5. Sometimes it helps to run complicated models first, then when you understand your data well, you can carefully back out a simple analysis that tells the story well. Conversely, after fitting a complicated model, you can sometimes make killer graphs.


  1. Cosma says:

    I confess I was made somewhat cranky by the spin at the end – to paraphrase, don't worry if you don't really understand what you're doing, you can still get away with cookbook regression. Obviously (?) I prefer the simplest and most intuitive method which will actually answer the question; I've just read (and refereed) too many papers where people used linear regression because It Is The Thing To Use, whether substantive assumptions (e.g., linearity!) made sense or not…

  2. Lee Sigelman says:

    Just to be clear: The spin at the end was that of the authors of the analysis, not of the blogger (i.e., me). I expect that on this matter (though apparently not with regard to the way academicians dress), I'm on the same page as Cosma.

  3. LemmusLemmus says:

    I don't think calling it "OLS regression" is a big problem. People are going to assume it is a linear one unless you say otherwise, no? In fact, I don't remember ever having seen a nonlinear OLS regression.

  4. David Kane says:

    Let me steal and second an observation from one of my co-authors, a current statistics Ph.D. student who has worked at both Yahoo and Google:

    I am never seen a real applied example in which fancy machine learning stuff (neural networks, random forests, support vector machines, genetic algorithms and so on) did meaningfully better than a well-designed linear model. Get the variables correct (often hard to do!) and a linear model is all you need.

  5. Andrew says:


    I didn't literally mean that the term "OLS" would mislead people. I just feel that it emphasizes the wrong aspect of the problem, and I could see how this could confuse people, especially students.

    For example, how do you generalize "OLS"? Add weights, change "least squares" to "least absolute deviation," etc. These are not completely dead ends but they're not the most important issues.

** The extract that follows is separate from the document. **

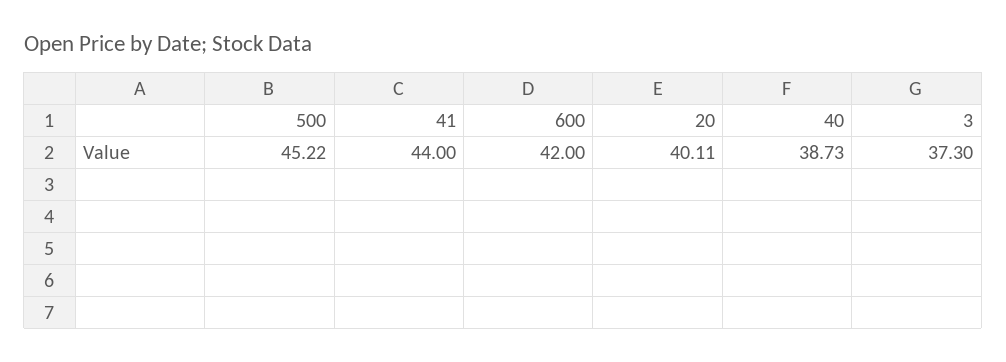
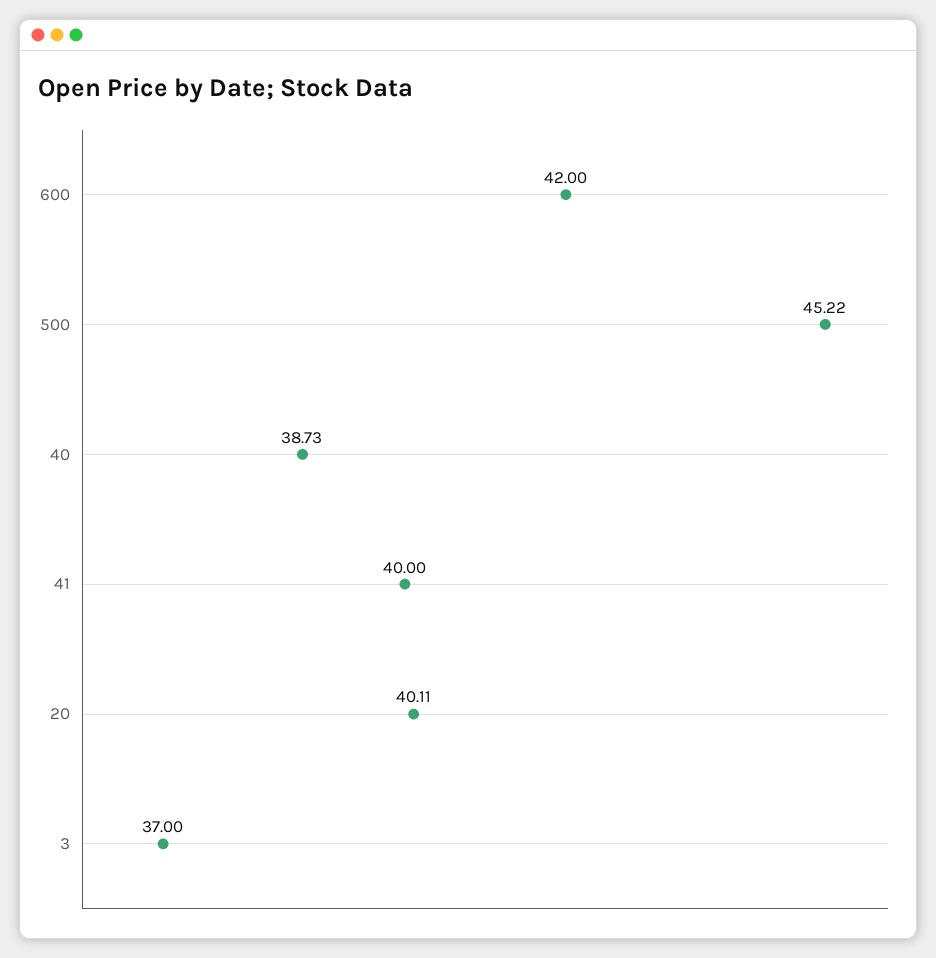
41: 44 -> 40
3: 37.3 -> 37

Contrariwise, how do you generalize "linear regression"? Obviously, to "nonlinear regression," which I think is a more helpful way to generalize.


    I'm sympathetic to this point, and it's been true most of the time–for example, in my 1990 paper with King, we used a complicated mixture model for votes for congressional candidates, but then by the time we got to our 1994 paper, we'd added incumbency as a predictor and we were able to get rid of the mixture model entirely.

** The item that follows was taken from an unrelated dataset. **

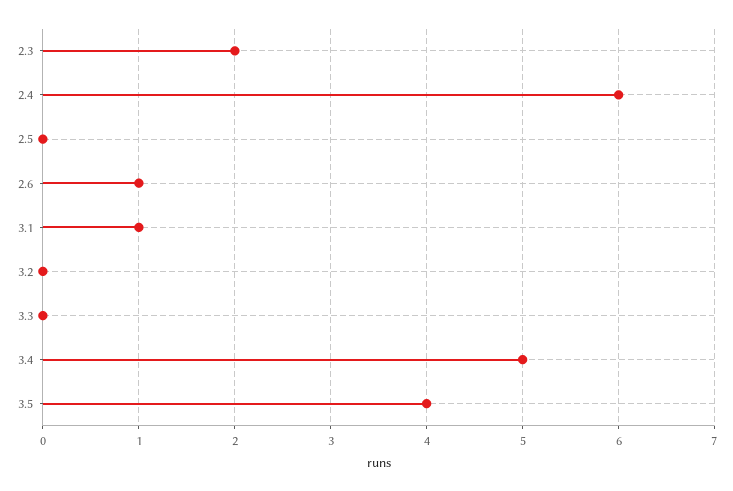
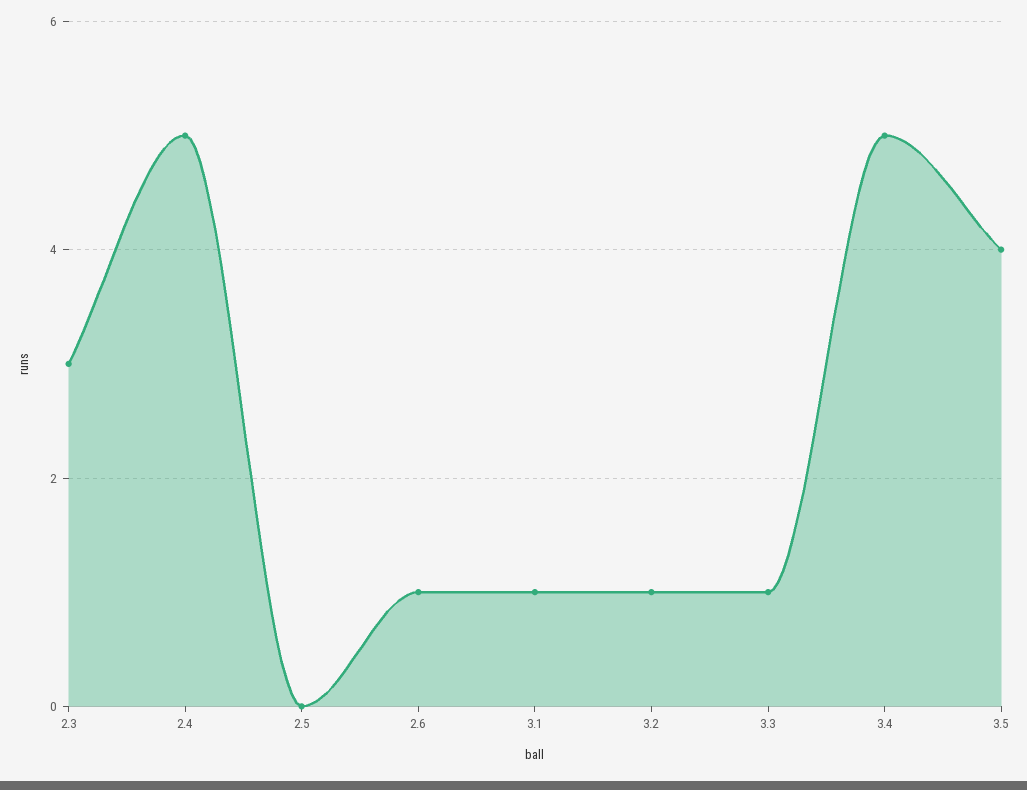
2.3: 2 -> 3
2.4: 6 -> 5
3.2: 0 -> 1
3.3: 0 -> 1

    But I wouldn't go as far as your coauthor. I don't know enough about machine learning to comment, but I've certainly found the need for fancy nonlinear models at times, for example in my 1996 paper with Bois and Jiang on toxicology. And I have to assume that those machine learning people know what they're doing too! Finally, Jennifer certainly claims that George and McCulloch's BART works better than the standard procedures for causal inference in observational studies with many predictors.

  6. kio says:

    Scatter plots and linear regression are a fundament of hard sciences. Assessment of independent acts of measurements leards directly to plots and fitting lines. I would say that results of linear regression provide our basic understanding of the physical world pattern. In fact – all fudamental laws are linear regressions between measrued and predicted values.

    For the processes evolving over time, however, linear regression is not so helpful. There are two opportunities:
    1. there is no true link between studied variables. Then linear regression may lead to erroneous conclusion on the presence of some link. Cointegration helps, but no saves here.

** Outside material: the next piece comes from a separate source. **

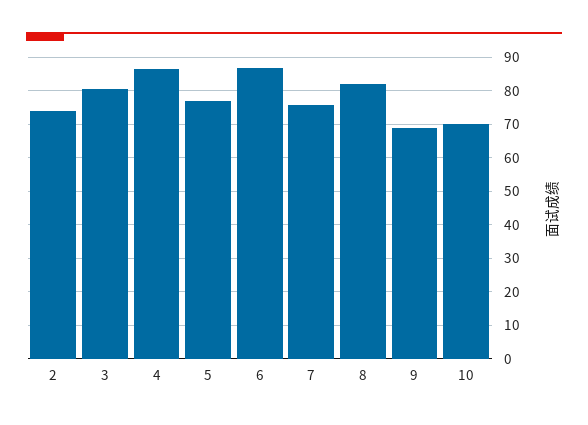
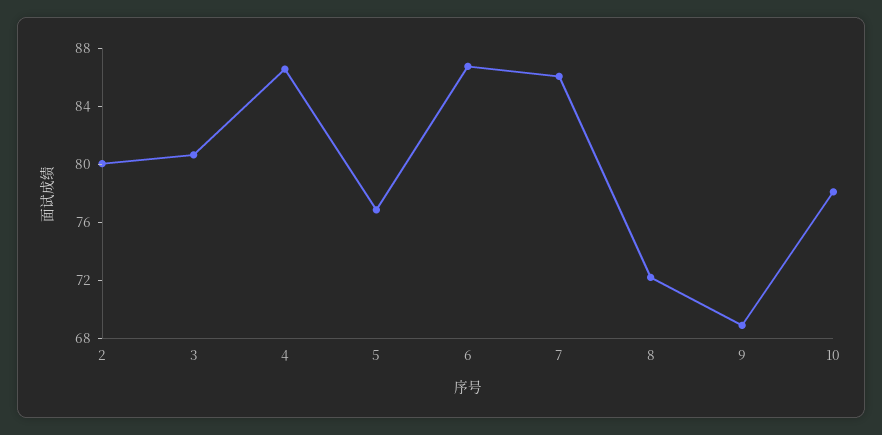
2: 74 -> 80
7: 76 -> 86
8: 82 -> 72
10: 70 -> 78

    2. There is a long-term equilibrium link between these variables. Then regression is inferior to integral approach. Cumulative values, where uncorrelated noise cancels itself out, provide much higher resolution for models since are charaterized by higher S/N ratio.
    COintegration test are very dangerous when applied to real (physics-like) links because differentiation severely diminishes S/N ratio.

  7. ti says:

    i've used a negative binomial regression, is it still useful to do a scatter plot and a regression line. or does the graph not fit to the binomial regression?